ABOUT THIS EXERCISE → Write out the text of each of the records below, line for line and unchanged.

RECORDS SUPPLIED →
--- START ---
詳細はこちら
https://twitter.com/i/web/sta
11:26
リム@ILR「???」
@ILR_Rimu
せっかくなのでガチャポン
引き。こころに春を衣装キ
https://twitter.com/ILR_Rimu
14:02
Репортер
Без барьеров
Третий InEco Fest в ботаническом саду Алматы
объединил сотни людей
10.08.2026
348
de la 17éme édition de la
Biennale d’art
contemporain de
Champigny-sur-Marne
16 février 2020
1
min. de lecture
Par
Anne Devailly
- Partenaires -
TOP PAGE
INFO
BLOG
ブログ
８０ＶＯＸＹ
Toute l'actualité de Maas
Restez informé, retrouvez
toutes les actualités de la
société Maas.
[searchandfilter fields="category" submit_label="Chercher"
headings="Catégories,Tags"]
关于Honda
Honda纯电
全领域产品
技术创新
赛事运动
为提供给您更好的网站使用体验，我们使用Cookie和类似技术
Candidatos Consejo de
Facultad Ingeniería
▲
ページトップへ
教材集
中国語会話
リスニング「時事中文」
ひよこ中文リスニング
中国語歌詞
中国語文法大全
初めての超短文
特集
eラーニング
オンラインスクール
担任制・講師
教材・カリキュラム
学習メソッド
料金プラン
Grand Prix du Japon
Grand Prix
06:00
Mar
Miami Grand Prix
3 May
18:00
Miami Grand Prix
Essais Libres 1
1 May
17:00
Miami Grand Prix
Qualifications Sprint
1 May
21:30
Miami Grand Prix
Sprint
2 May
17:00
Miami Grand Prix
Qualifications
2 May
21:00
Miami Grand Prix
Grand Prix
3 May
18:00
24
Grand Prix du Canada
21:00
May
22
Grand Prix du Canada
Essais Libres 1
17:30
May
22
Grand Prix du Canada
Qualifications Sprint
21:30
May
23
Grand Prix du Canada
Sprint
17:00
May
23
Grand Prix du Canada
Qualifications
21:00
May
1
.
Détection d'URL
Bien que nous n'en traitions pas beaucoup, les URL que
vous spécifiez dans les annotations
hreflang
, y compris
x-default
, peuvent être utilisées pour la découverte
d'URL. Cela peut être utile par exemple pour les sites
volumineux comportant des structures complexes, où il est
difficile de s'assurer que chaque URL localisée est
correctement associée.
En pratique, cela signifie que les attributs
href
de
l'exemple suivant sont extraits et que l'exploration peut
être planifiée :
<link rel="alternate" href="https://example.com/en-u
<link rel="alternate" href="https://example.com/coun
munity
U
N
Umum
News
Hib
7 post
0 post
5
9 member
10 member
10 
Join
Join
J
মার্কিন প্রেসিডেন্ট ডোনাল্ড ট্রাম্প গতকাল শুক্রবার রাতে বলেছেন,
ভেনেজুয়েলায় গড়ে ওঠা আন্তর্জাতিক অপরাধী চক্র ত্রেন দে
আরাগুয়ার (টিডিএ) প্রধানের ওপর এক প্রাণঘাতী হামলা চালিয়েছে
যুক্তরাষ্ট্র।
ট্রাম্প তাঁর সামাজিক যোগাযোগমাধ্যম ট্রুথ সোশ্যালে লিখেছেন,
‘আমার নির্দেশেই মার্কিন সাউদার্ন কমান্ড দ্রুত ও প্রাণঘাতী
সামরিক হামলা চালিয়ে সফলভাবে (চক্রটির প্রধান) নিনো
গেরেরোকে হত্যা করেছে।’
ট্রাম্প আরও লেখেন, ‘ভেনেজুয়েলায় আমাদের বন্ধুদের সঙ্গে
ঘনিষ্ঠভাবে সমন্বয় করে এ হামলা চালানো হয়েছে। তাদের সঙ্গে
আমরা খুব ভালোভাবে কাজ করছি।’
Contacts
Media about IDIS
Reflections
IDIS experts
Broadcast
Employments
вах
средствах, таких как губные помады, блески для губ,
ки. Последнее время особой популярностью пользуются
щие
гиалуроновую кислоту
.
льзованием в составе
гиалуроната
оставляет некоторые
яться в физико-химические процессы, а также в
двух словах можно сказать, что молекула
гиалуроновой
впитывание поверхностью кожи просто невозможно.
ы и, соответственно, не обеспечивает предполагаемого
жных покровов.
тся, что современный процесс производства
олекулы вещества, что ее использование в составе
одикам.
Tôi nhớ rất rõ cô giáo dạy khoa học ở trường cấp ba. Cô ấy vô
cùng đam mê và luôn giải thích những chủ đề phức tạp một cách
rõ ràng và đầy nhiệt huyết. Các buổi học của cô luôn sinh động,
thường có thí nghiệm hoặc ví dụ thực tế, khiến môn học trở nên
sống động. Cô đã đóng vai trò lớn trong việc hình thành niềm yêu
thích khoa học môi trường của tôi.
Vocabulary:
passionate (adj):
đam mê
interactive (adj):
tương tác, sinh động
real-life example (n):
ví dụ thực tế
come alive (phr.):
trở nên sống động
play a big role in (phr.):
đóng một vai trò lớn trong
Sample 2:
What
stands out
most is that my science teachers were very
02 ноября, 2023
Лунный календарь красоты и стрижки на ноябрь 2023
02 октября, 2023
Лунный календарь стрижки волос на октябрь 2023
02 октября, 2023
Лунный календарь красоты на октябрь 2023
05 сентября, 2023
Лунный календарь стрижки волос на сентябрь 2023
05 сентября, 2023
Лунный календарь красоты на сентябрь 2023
--- END ---
RESULT →
詳細はこちら
https://twitter.com/i/web/sta
11:26
リム@ILR「???」
@ILR_Rimu
せっかくなのでガチャポン
引き。こころに春を衣装キ
https://twitter.com/ILR_Rimu
14:02
Репортер
Без барьеров
Третий InEco Fest в ботаническом саду Алматы
объединил сотни людей
10.08.2026
348
de la 17éme édition de la
Biennale d’art
contemporain de
Champigny-sur-Marne
16 février 2020
1
min. de lecture
Par
Anne Devailly
- Partenaires -
TOP PAGE
INFO
BLOG
ブログ
８０ＶＯＸＹ
Toute l'actualité de Maas
Restez informé, retrouvez
toutes les actualités de la
société Maas.
[searchandfilter fields="category" submit_label="Chercher"
headings="Catégories,Tags"]
关于Honda
Honda纯电
全领域产品
技术创新
赛事运动
为提供给您更好的网站使用体验，我们使用Cookie和类似技术
Candidatos Consejo de
Facultad Ingeniería
▲
ページトップへ
教材集
中国語会話
リスニング「時事中文」
ひよこ中文リスニング
中国語歌詞
中国語文法大全
初めての超短文
特集
eラーニング
オンラインスクール
担任制・講師
教材・カリキュラム
学習メソッド
料金プラン
Grand Prix du Japon
Grand Prix
06:00
Mar
Miami Grand Prix
3 May
18:00
Miami Grand Prix
Essais Libres 1
1 May
17:00
Miami Grand Prix
Qualifications Sprint
1 May
21:30
Miami Grand Prix
Sprint
2 May
17:00
Miami Grand Prix
Qualifications
2 May
21:00
Miami Grand Prix
Grand Prix
3 May
18:00
24
Grand Prix du Canada
21:00
May
22
Grand Prix du Canada
Essais Libres 1
17:30
May
22
Grand Prix du Canada
Qualifications Sprint
21:30
May
23
Grand Prix du Canada
Sprint
17:00
May
23
Grand Prix du Canada
Qualifications
21:00
May
1
.
Détection d'URL
Bien que nous n'en traitions pas beaucoup, les URL que
vous spécifiez dans les annotations
hreflang
, y compris
x-default
, peuvent être utilisées pour la découverte
d'URL. Cela peut être utile par exemple pour les sites
volumineux comportant des structures complexes, où il est
difficile de s'assurer que chaque URL localisée est
correctement associée.
En pratique, cela signifie que les attributs
href
de
l'exemple suivant sont extraits et que l'exploration peut
être planifiée :
<link rel="alternate" href="https://example.com/en-u
<link rel="alternate" href="https://example.com/coun
munity
U
N
Umum
News
Hib
7 post
0 post
5
9 member
10 member
10 
Join
Join
J
মার্কিন প্রেসিডেন্ট ডোনাল্ড ট্রাম্প গতকাল শুক্রবার রাতে বলেছেন,
ভেনেজুয়েলায় গড়ে ওঠা আন্তর্জাতিক অপরাধী চক্র ত্রেন দে
আরাগুয়ার (টিডিএ) প্রধানের ওপর এক প্রাণঘাতী হামলা চালিয়েছে
যুক্তরাষ্ট্র।
ট্রাম্প তাঁর সামাজিক যোগাযোগমাধ্যম ট্রুথ সোশ্যালে লিখেছেন,
‘আমার নির্দেশেই মার্কিন সাউদার্ন কমান্ড দ্রুত ও প্রাণঘাতী
সামরিক হামলা চালিয়ে সফলভাবে (চক্রটির প্রধান) নিনো
গেরেরোকে হত্যা করেছে।’
ট্রাম্প আরও লেখেন, ‘ভেনেজুয়েলায় আমাদের বন্ধুদের সঙ্গে
ঘনিষ্ঠভাবে সমন্বয় করে এ হামলা চালানো হয়েছে। তাদের সঙ্গে
আমরা খুব ভালোভাবে কাজ করছি।’
Contacts
Media about IDIS
Reflections
IDIS experts
Broadcast
Employments
вах
средствах, таких как губные помады, блески для губ,
ки. Последнее время особой популярностью пользуются
щие
гиалуроновую кислоту
.
льзованием в составе
гиалуроната
оставляет некоторые
яться в физико-химические процессы, а также в
двух словах можно сказать, что молекула
гиалуроновой
впитывание поверхностью кожи просто невозможно.
ы и, соответственно, не обеспечивает предполагаемого
жных покровов.
тся, что современный процесс производства
олекулы вещества, что ее использование в составе
одикам.
Tôi nhớ rất rõ cô giáo dạy khoa học ở trường cấp ba. Cô ấy vô
cùng đam mê và luôn giải thích những chủ đề phức tạp một cách
rõ ràng và đầy nhiệt huyết. Các buổi học của cô luôn sinh động,
thường có thí nghiệm hoặc ví dụ thực tế, khiến môn học trở nên
sống động. Cô đã đóng vai trò lớn trong việc hình thành niềm yêu
thích khoa học môi trường của tôi.
Vocabulary:
passionate (adj):
đam mê
interactive (adj):
tương tác, sinh động
real-life example (n):
ví dụ thực tế
come alive (phr.):
trở nên sống động
play a big role in (phr.):
đóng một vai trò lớn trong
Sample 2:
What
stands out
most is that my science teachers were very
02 ноября, 2023
Лунный календарь красоты и стрижки на ноябрь 2023
02 октября, 2023
Лунный календарь стрижки волос на октябрь 2023
02 октября, 2023
Лунный календарь красоты на октябрь 2023
05 сентября, 2023
Лунный календарь стрижки волос на сентябрь 2023
05 сентября, 2023
Лунный календарь красоты на сентябрь 2023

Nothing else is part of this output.